RECORD EXTRACTS:
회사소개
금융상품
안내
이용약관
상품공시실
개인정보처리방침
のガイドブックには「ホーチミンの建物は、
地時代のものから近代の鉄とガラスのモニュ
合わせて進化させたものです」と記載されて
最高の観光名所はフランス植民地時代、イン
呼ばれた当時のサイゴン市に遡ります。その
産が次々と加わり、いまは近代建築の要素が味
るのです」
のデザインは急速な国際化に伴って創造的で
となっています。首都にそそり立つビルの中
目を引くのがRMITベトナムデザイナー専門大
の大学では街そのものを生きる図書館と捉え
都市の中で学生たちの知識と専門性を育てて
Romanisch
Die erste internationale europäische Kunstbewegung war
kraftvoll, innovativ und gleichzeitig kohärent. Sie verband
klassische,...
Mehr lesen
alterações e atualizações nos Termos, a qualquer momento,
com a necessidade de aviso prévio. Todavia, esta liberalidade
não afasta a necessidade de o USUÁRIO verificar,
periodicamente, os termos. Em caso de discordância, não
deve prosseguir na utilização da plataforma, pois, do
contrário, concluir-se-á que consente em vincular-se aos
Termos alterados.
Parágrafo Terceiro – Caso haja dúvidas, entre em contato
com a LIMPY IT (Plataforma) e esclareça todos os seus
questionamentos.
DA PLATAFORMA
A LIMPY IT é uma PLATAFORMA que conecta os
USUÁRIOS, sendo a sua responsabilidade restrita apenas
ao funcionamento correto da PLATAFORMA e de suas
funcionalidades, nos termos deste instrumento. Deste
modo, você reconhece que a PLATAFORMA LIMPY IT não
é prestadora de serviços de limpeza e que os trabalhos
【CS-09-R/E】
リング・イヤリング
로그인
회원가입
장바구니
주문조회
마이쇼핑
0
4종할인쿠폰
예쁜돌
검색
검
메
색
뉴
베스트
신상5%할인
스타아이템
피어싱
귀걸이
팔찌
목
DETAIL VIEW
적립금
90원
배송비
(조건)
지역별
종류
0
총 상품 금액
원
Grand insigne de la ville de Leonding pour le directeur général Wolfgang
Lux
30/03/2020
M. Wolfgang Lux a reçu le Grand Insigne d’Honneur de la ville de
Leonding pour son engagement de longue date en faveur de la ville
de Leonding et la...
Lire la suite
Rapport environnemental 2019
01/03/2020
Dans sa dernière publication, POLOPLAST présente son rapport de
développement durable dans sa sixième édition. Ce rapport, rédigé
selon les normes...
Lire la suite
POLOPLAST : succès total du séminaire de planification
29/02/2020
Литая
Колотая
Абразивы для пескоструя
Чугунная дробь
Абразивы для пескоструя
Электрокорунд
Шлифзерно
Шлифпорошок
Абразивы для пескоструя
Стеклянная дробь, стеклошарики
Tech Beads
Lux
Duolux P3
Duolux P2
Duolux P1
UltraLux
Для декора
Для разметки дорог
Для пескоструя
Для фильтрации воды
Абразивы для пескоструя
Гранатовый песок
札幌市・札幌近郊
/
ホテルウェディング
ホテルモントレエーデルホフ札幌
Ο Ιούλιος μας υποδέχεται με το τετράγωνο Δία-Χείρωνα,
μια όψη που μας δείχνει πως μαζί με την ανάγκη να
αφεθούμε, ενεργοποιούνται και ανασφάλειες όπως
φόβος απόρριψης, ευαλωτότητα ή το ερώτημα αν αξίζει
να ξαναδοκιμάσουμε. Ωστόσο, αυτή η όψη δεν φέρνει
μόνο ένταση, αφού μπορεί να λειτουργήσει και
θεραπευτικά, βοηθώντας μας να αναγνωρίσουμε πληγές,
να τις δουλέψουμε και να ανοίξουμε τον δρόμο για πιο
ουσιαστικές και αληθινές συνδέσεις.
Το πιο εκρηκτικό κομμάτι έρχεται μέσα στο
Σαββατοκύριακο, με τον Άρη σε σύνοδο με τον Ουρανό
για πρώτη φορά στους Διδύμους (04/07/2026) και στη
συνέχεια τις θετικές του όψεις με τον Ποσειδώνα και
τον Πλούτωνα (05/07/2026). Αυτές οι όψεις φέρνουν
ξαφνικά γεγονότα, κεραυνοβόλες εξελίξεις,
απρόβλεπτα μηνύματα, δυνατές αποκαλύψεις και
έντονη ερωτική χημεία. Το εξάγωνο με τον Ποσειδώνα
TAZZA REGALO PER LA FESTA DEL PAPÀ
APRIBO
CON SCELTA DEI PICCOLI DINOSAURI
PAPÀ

* * *

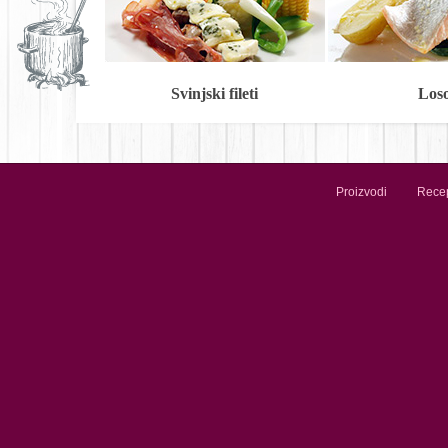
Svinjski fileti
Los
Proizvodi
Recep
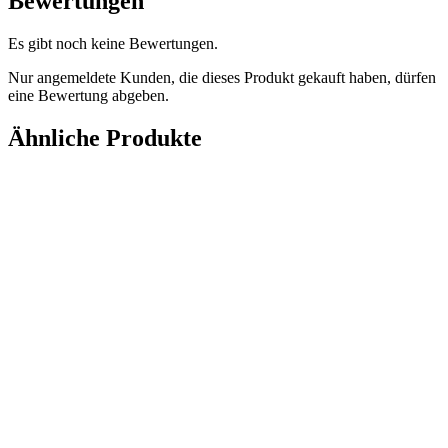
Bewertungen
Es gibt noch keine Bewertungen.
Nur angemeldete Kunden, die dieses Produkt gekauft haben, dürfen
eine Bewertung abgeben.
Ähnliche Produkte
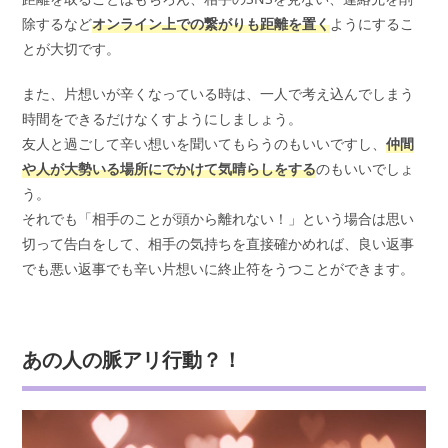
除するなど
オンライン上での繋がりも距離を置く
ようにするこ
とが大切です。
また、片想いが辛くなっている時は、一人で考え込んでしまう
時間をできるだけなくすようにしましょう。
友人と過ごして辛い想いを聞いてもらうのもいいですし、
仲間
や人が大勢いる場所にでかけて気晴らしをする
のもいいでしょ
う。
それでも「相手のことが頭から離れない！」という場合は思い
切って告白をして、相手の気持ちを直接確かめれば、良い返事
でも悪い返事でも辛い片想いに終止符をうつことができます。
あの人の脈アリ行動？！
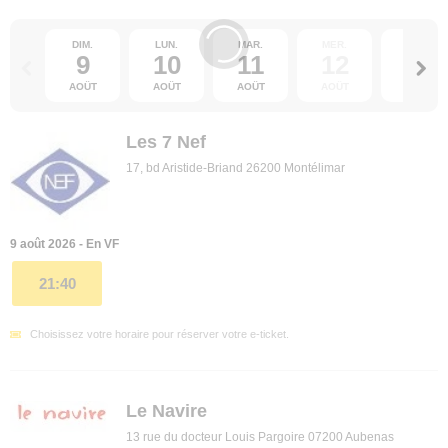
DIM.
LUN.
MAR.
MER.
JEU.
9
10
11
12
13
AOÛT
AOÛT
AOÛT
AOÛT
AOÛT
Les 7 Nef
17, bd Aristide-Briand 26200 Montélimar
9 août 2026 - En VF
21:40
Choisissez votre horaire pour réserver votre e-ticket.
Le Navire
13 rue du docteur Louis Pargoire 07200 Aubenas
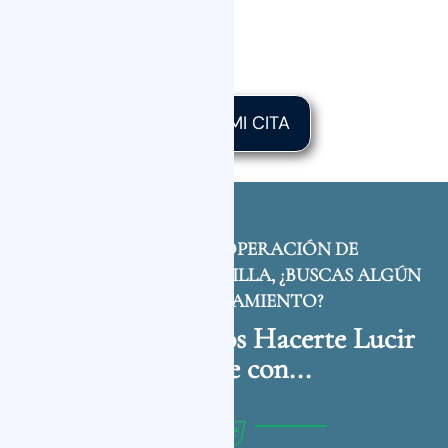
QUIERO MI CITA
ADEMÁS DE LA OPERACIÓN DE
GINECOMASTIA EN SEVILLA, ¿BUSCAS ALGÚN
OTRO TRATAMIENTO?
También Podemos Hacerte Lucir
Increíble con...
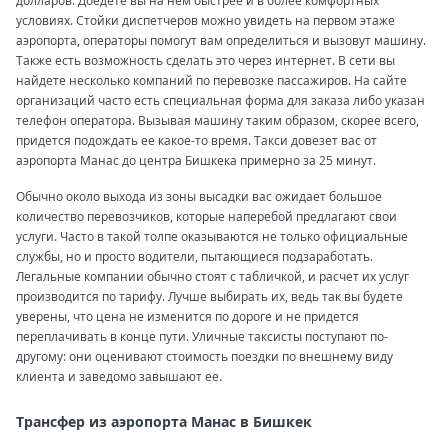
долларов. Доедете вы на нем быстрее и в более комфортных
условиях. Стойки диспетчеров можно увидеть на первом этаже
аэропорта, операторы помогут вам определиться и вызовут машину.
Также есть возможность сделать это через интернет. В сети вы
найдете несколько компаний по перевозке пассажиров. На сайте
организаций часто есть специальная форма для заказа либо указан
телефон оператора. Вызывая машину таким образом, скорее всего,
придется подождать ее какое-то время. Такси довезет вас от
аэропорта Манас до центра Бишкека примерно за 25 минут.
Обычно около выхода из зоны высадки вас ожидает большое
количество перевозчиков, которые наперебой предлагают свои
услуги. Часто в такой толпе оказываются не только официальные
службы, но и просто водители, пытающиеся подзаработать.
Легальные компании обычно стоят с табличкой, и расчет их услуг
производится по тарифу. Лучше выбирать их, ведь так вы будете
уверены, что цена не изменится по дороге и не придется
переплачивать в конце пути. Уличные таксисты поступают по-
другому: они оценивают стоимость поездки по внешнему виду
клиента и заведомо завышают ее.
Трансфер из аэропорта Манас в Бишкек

WORK INSTRUCTIONS: Across the preceding records, count the lines with the word "аэропорта" in them and give that figure alone.

RESPONSE: 3